38 N.Y.2d 782 (1975)
Carol L. Murray, as Administratrix of The Estate of Casimer P. Rutkowski, Appellant,
v.
State of New York, Respondent. (Claim No. 51069.)
Court of Appeals of the State of New York.
Argued November 25, 1975.
Decided December 22, 1975.
Anthony J. Colucci for appellant.
Louis J. Lefkowitz, Attorney-General (Peter Joseph Dooley and Ruth Kessler Toch of counsel), for respondent.
Chief Judge BREITEL and Judges JASEN, GABRIELLI, JONES, WACHTLER and COOKE concur; Judge FUCHSBERG concurs in a separate memorandum.
*784MEMORANDUM.
The order of the Appellate Division should be affirmed.
Even if it be assumed (it being unnecessary for us so to decide) that the State of New York was negligent in the design or construction of the one-way junction ramp known as Ramp "B" which carries westbound traffic from the Youngman Expressway to the Niagara section of the New York State Thruway, or that the State was negligent in the location of speed signs thereon, there is no evidence in this record that such negligence, if any, was the proximate cause either of the unwitnessed accident or of any aggravation of injuries suffered by the decedent passenger.
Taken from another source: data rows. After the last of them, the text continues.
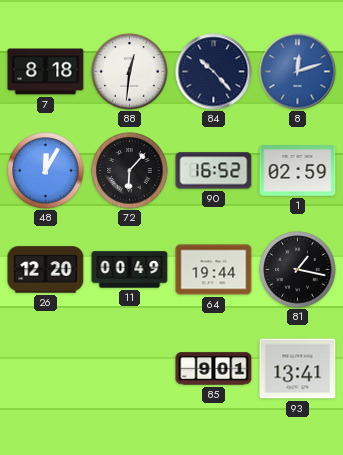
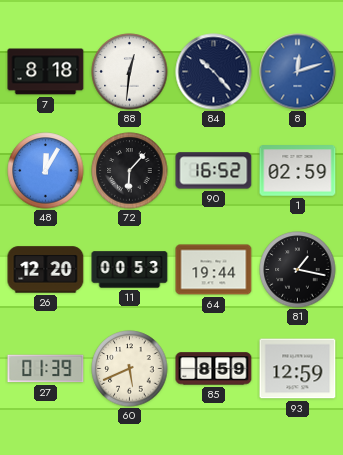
11: 00:49 -> 00:53
27: none -> 01:39
60: none -> 5:41
85: 9:01 -> 8:59
93: 13:41 -> 12:59
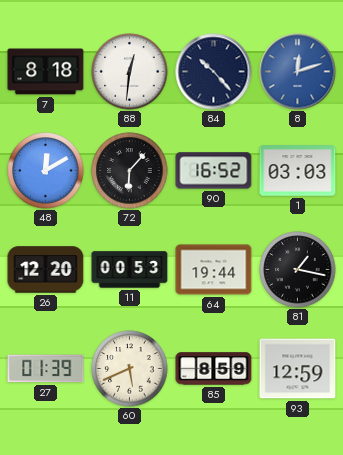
48: 12:05 -> 12:10
1: 02:59 -> 03:03
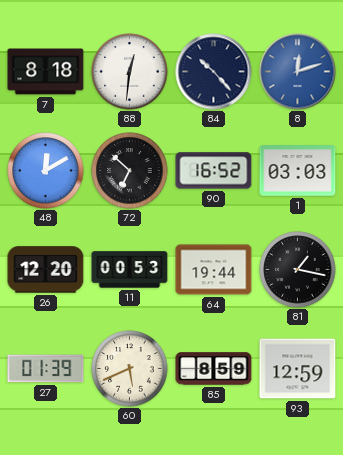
72: 6:07 -> 6:52
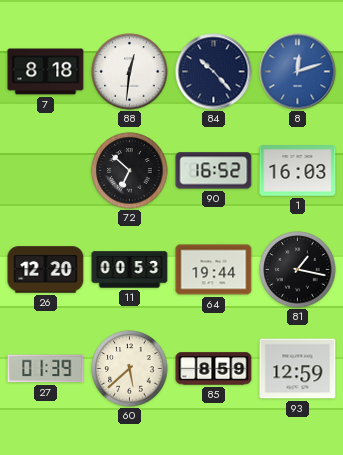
48: 12:10 -> none
1: 03:03 -> 16:03
60: 5:41 -> 5:38
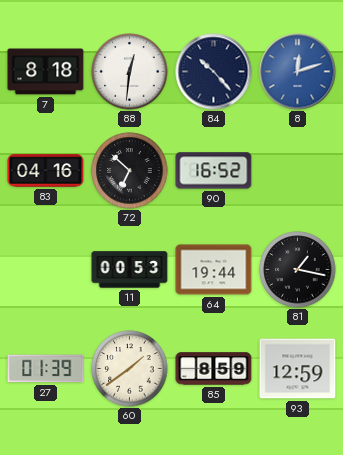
83: none -> 04:16
1: 16:03 -> none
26: 12:20 -> none
60: 5:38 -> 1:39
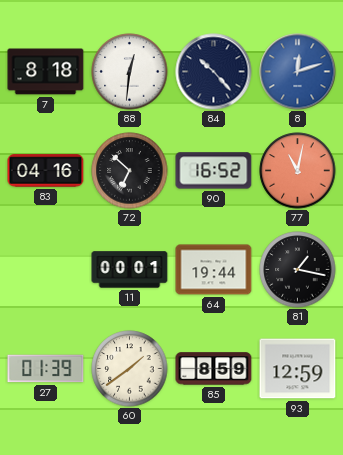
77: none -> 11:02
11: 00:53 -> 00:01
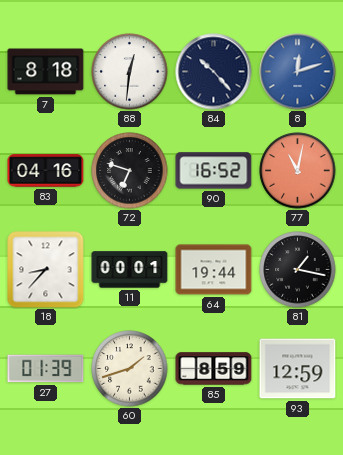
72: 6:52 -> 6:48
18: none -> 8:37
60: 1:39 -> 1:42
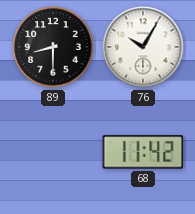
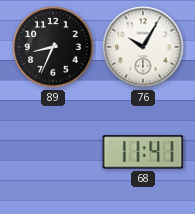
89: 8:30 -> 8:34
68: 11:42 -> 11:41
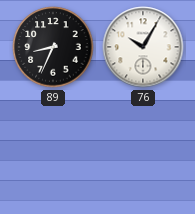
68: 11:41 -> none
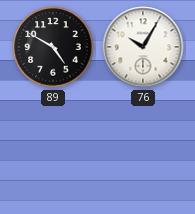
89: 8:34 -> 4:50
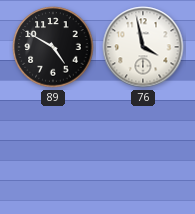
76: 10:05 -> 3:58
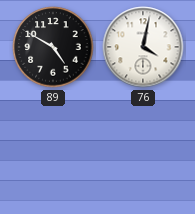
76: 3:58 -> 4:02
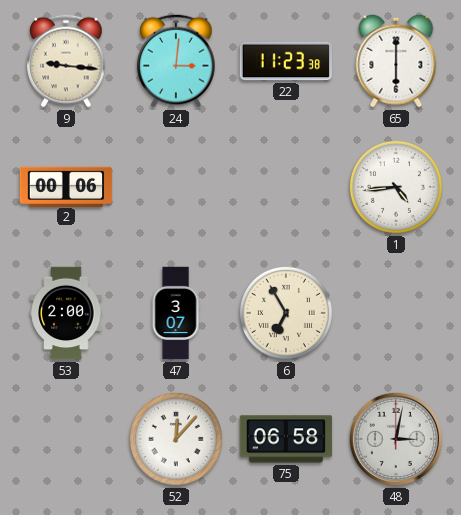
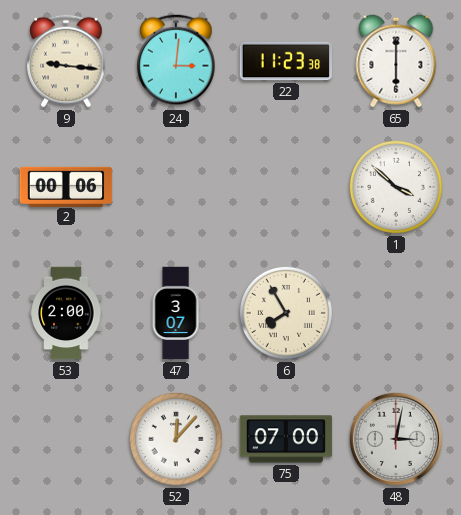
1: 4:44 -> 3:52
6: 6:55 -> 7:55
75: 06:58 -> 07:00
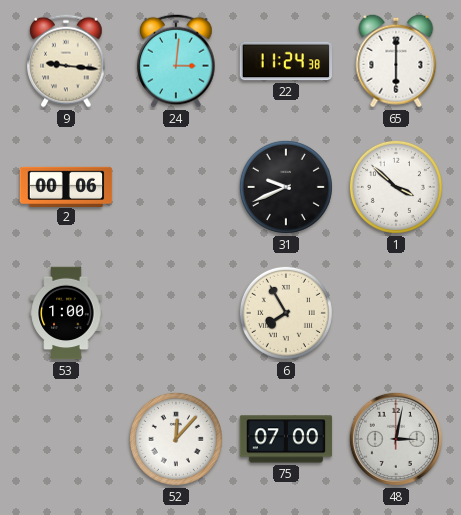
22: 11:23 -> 11:24
31: none -> 9:41
53: 2:00 -> 1:00
47: 3:07 -> none
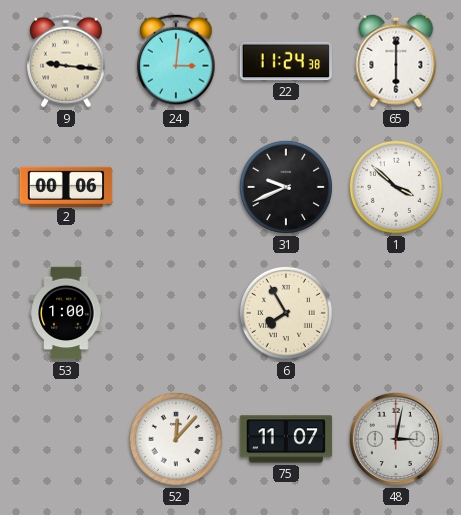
75: 07:00 -> 11:07
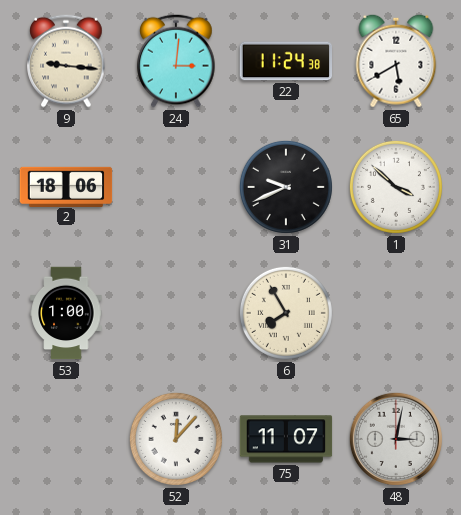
65: 6:00 -> 5:40
2: 00:06 -> 18:06
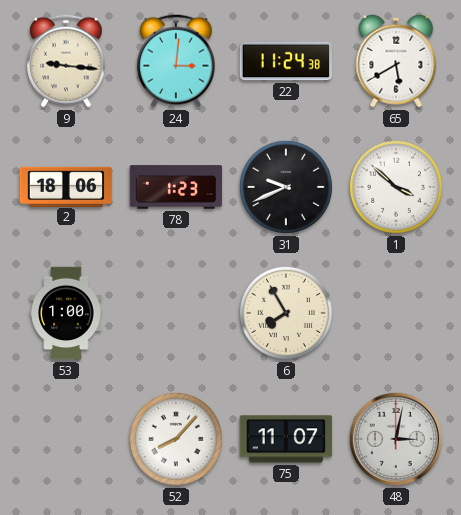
78: none -> 1:23
52: 12:07 -> 8:07
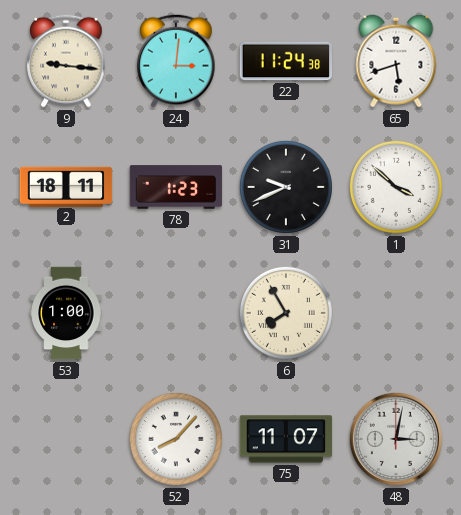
65: 5:40 -> 5:42
2: 18:06 -> 18:11
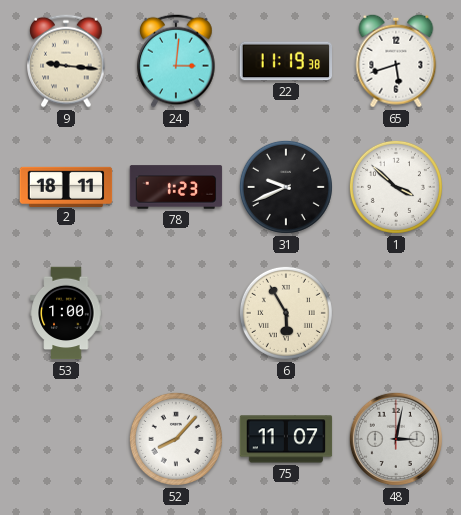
22: 11:24 -> 11:19
6: 7:55 -> 5:55
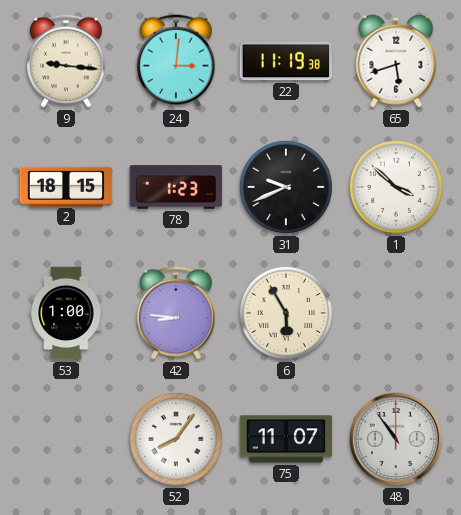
2: 18:11 -> 18:15
42: none -> 8:46
52: 8:07 -> 8:06
48: 3:02 -> 10:54
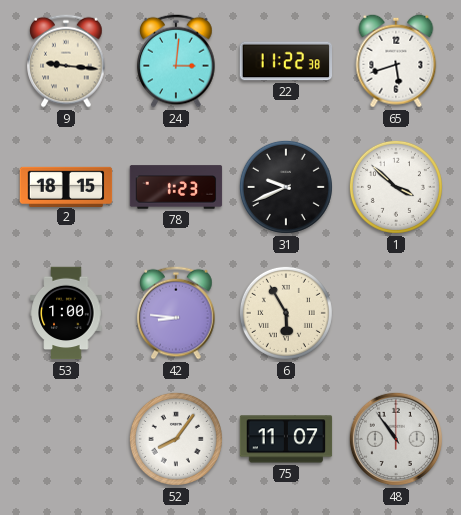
22: 11:19 -> 11:22
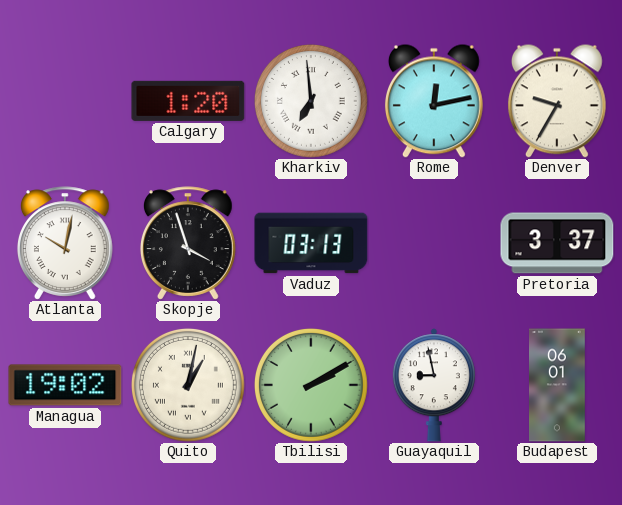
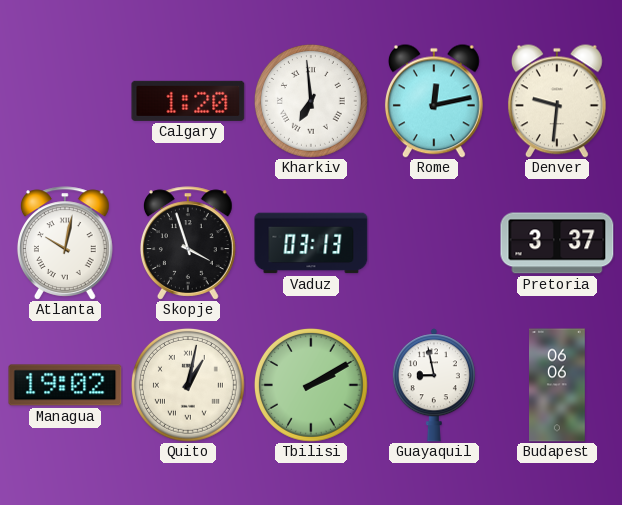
Denver: 9:35 -> 9:31
Budapest: 06:01 -> 06:06
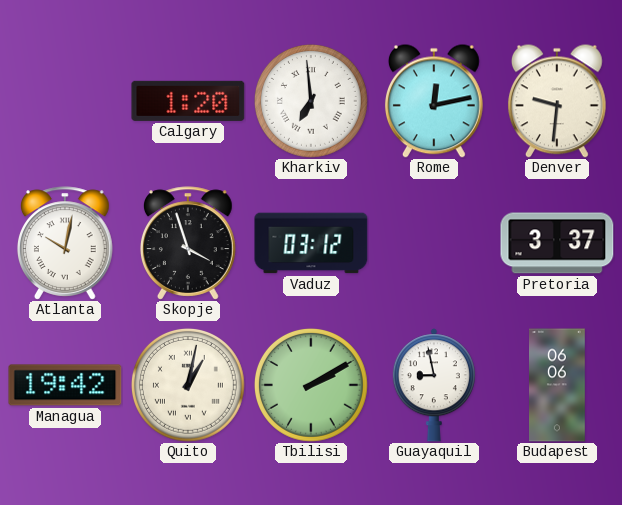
Vaduz: 03:13 -> 03:12
Managua: 19:02 -> 19:42
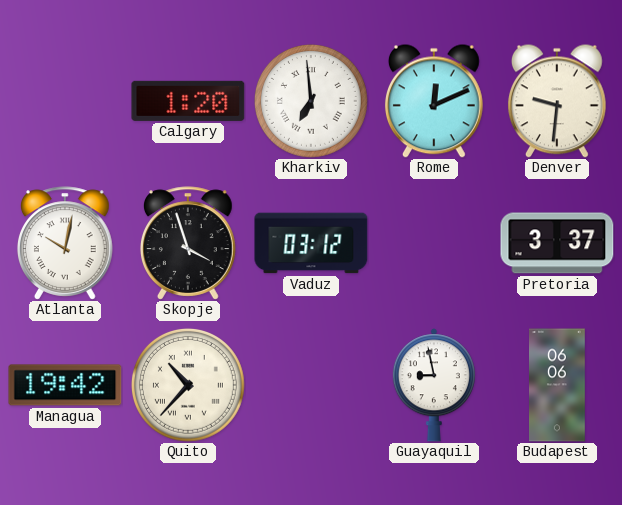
Rome: 12:13 -> 12:11
Quito: 1:02 -> 10:37
Tbilisi: 2:10 -> none
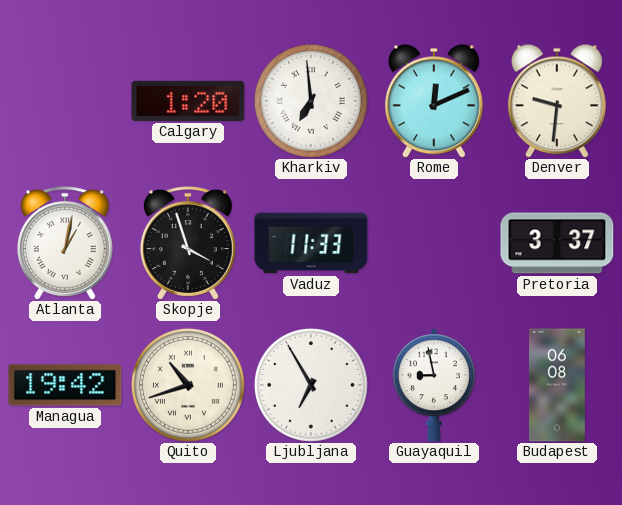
Atlanta: 10:02 -> 1:02
Vaduz: 03:12 -> 11:33
Quito: 10:37 -> 10:42
Ljubljana: none -> 6:55
Budapest: 06:06 -> 06:08
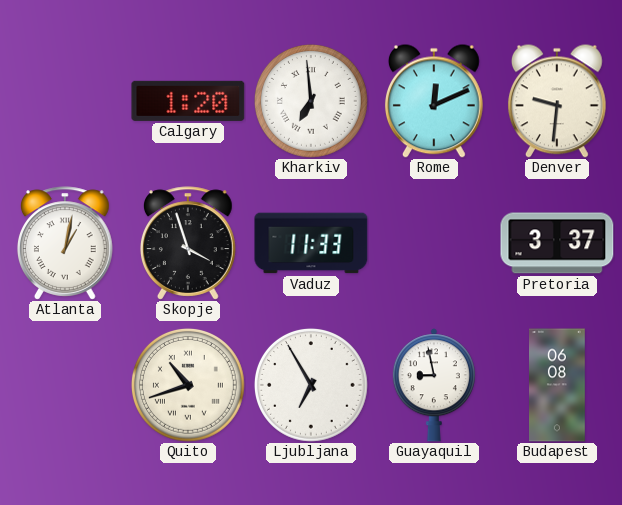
Managua: 19:42 -> none
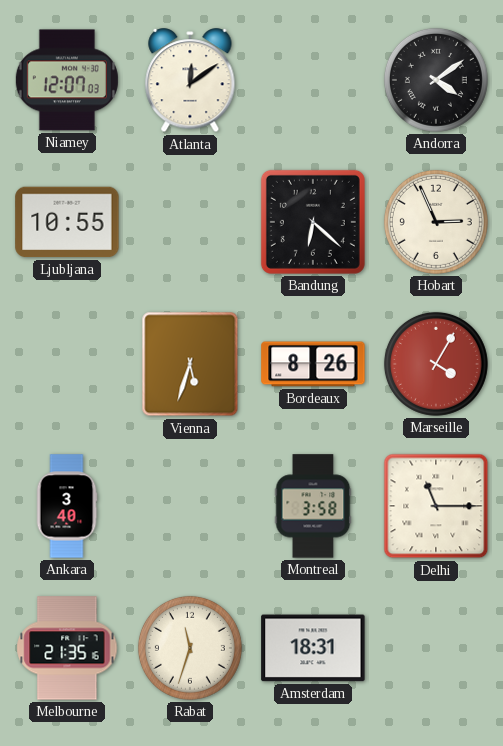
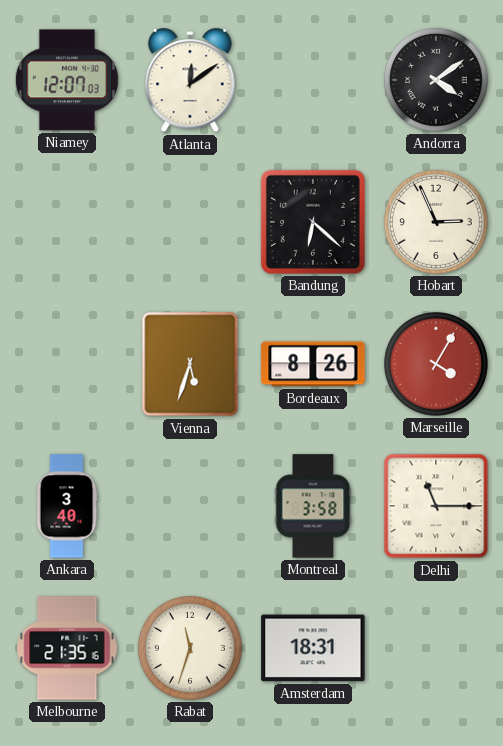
Ljubljana: 10:55 -> none
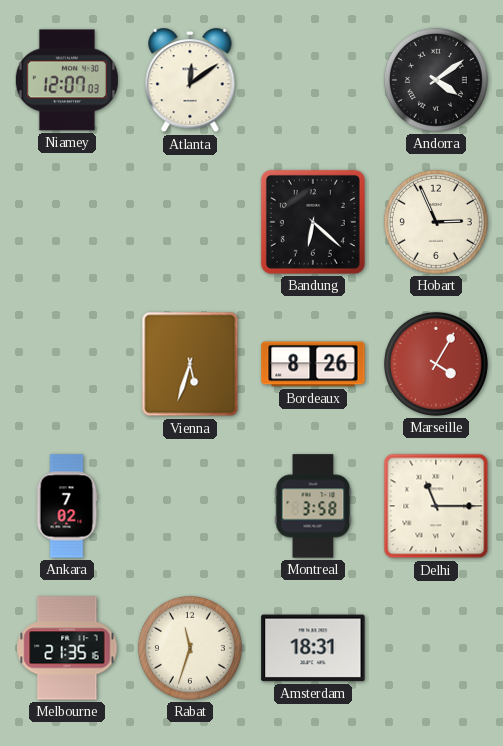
Ankara: 3:40 -> 7:02
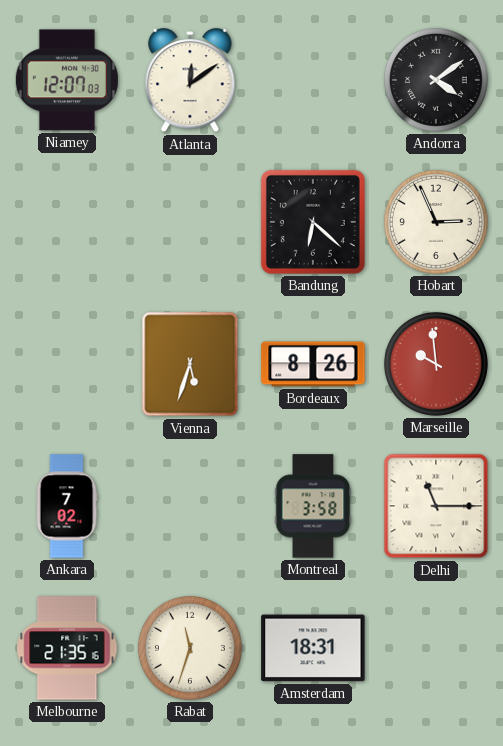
Marseille: 4:05 -> 9:59
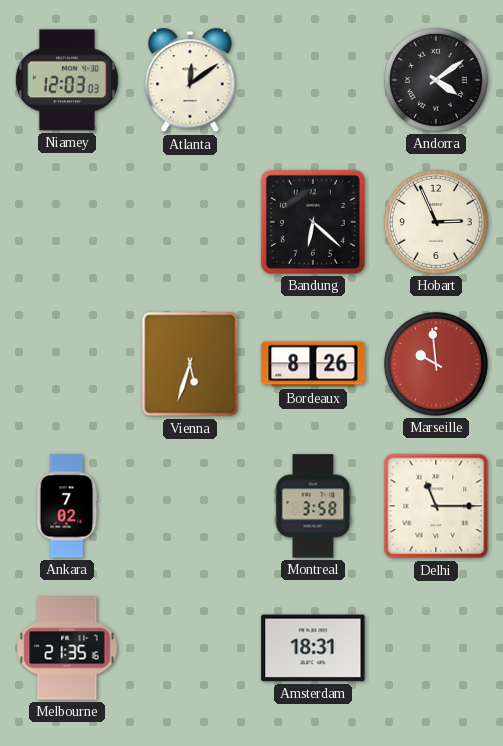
Niamey: 12:07 -> 12:03
Rabat: 11:33 -> none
There is no evidence whatsoever as to what caused the 1960 Cadillac sedan in which the deceased driver and passenger were riding to leave the highway in the early morning hours of Saturday, May 4, 1968. To argue, as does appellant, that the asserted negligence of the State was a substantial factor in bringing about this event or in aggravating injuries which the decedent passenger might otherwise have suffered is only to invite impermissible speculation.
FUCHSBERG, J. (concurring).
Since the driver and passenger in this case were both killed and there were no eyewitnesses, I believe the fact finder's right to choose from the parallel inferences here interdicted a finding that proximate cause was lacking as a matter of law (Noseworthy v City of New York, 298 N.Y. 76, 80; Schechter v Klanfer, 28 N.Y.2d 228, 232). However, on reviewing the facts themselves (NY Const, art VI, § 3, subd a), including the combination of decedents' drinking into the wee hours of the morning, the wetness of the road at 3:15 A.M. when the accident happened and the evidence of high speed to be garnered from the violence of the impact, I am constrained to join the rest of the court in affirming the order of the Appellate Division.
Order affirmed, with costs, in a memorandum.